Dear married members of the 100 Hour Board,
I just got married about 2 months ago. I love my husband so much, and being married is fun. It's just... not as different as I thought, you know? I expected to feel more secure in our relationship, or to feel a sense of permanence, or to feel some kind of major life change. But it still feels like we're just hanging out all the time and doing everything together. Sometimes we both have to remind ourselves that we're married, that we're never going to date other people again, that we shouldn't flirt with that cute guy/girl we see on the bus... etc. It's still pretty new, so I'm sure we'll get used to it. I'm just curious: did any of you go through something like this? How long did it take for the reality of marriage to really settle in? Or are we just the worst married couple ever & we need to get it together? Any insights would be appreciated.

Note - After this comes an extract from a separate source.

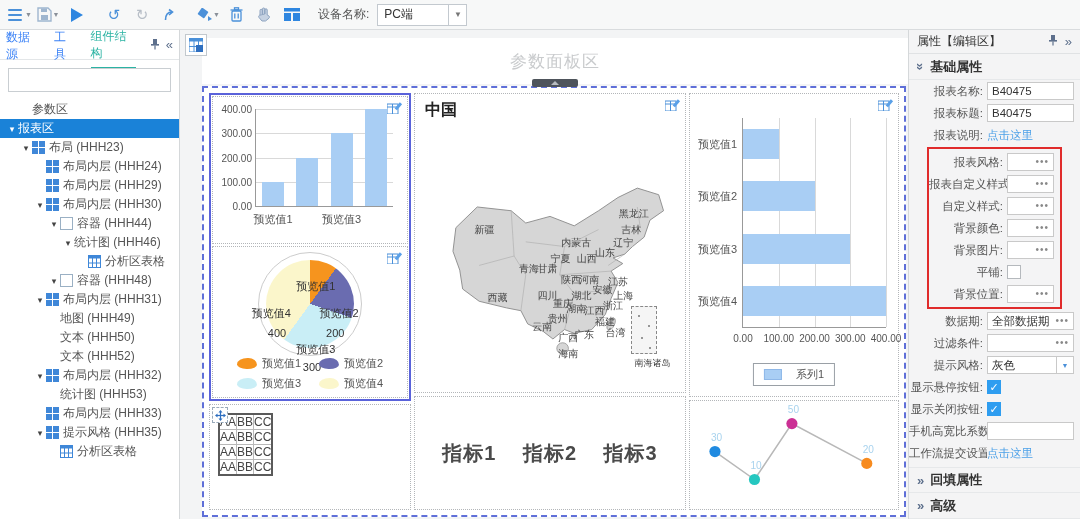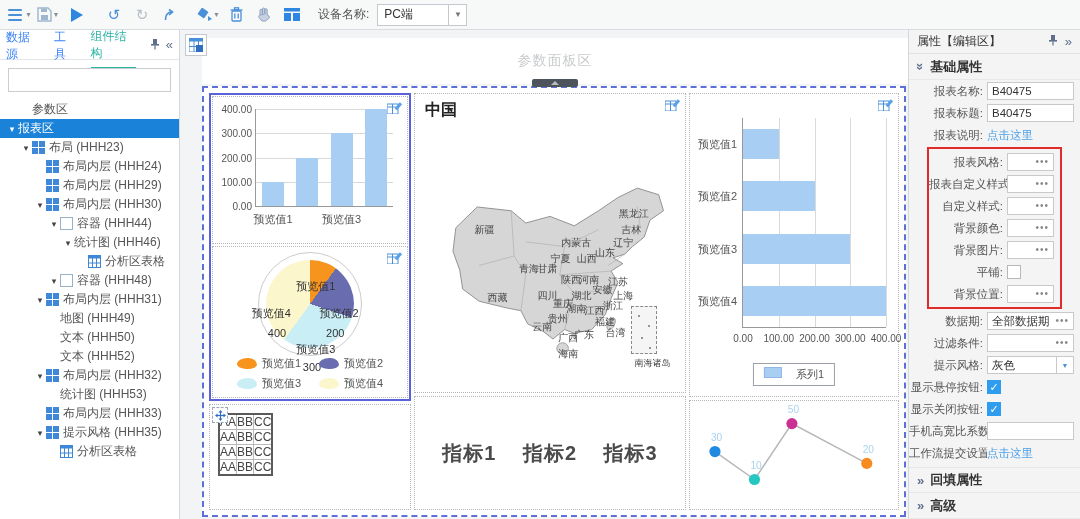"参数面板区" .paramtext { font-size: 14px -> 17px }
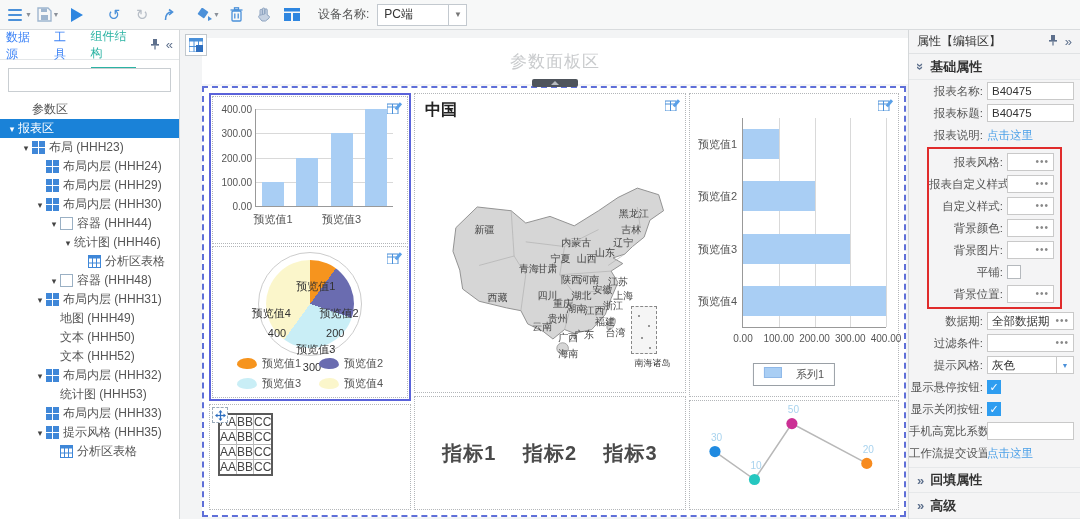"系列1" .hlegend { align-items: flex-start -> center }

Wait, did you flirt with other people on the bus when you were just dating?
But I get what you mean. Being married doesn't fundamentally change who you are, or what your life is like. Both of you are still the same people as you were two months ago, living the same lives you were, but now with an extra layer of commitment. But because so much of your lives remains the same, you don't always notice that extra level of commitment and change. And that's okay, it doesn't mean there's anything wrong with your marriage or with you. Honestly, I think you just eventually get used to being married and stop comparing it to not being married.

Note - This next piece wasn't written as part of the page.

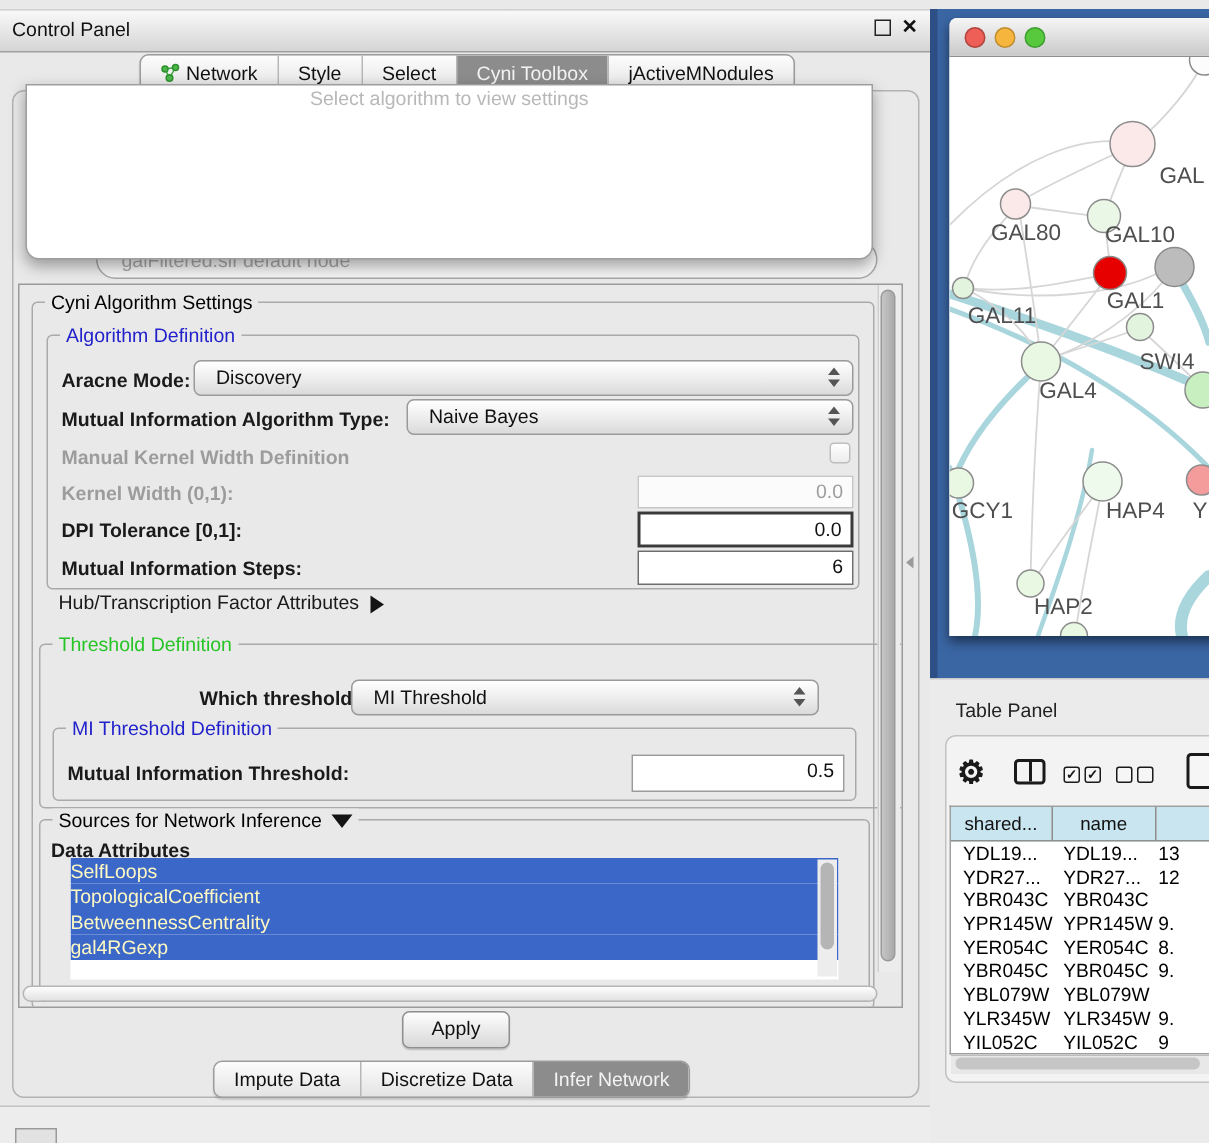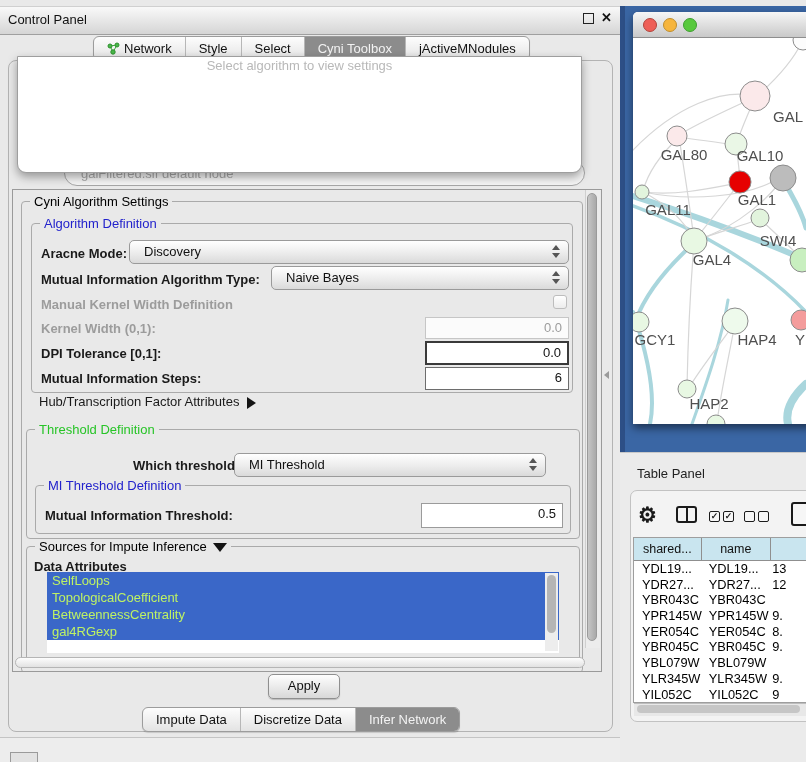"Threshold Definition" div.group { padding-left: none -> 28px }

However, it's also totally valid to want a grand sweeping romance at least sometimes, or even just to want an exciting life together that's different from the way your lives were before getting married. Personally, what I think helps with that is just doing stuff together. Obviously with work and school and life, it's sometimes difficult to have time to just be with each other, so make time sometimes! Go on exciting dates, plan a fun vacation for just the two of you, make goals and work on them together, decorate your apartment to make it cute and home-y and yours, do things out of the ordinary together. It's really easy to fall into a groove, so switch it up every once in a while and do something exciting and new. But in the meantime, don't worry too much that every moment isn't the most amazing thing you've ever experienced.

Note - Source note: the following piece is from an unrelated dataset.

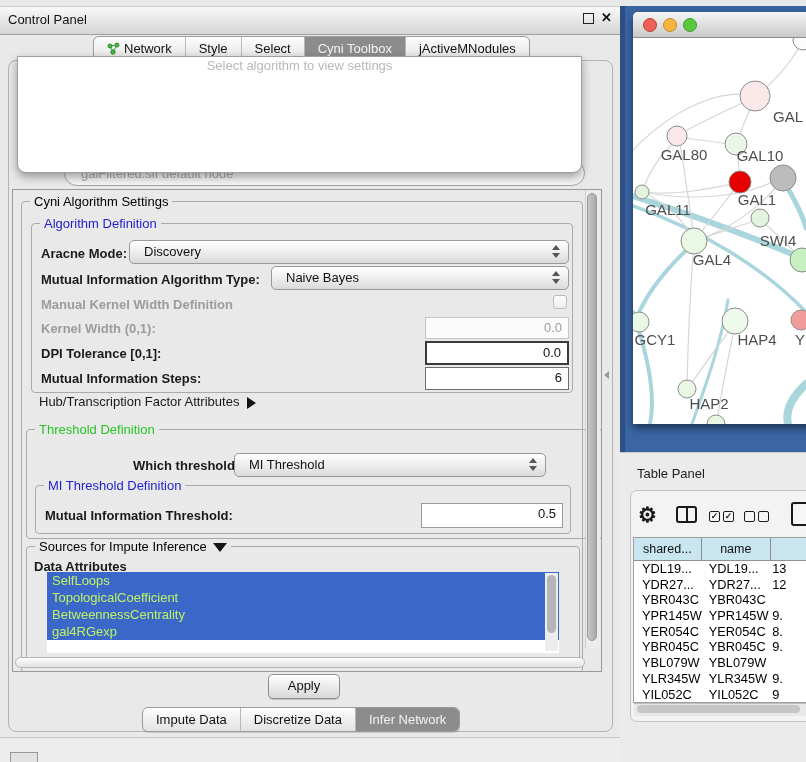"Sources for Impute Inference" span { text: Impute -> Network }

I can totally relate to the feeling that married life is not that different from singledom. I think that the anticipation of marriage turns it into a huge event in our minds (and it totally is). However, since most engaged couples spend as much time together as possible, only a few things really changed. You're both still the same people that you were 2 months ago; nothing about a marriage ceremony is going to change that. The real growth and change in marriage begins once you get married.
Over time, it really just starts to feel normal. I've been married for just over 2 years, and it feels weird to imagine a time when Ms. Mitty wasn't a huge part of my life.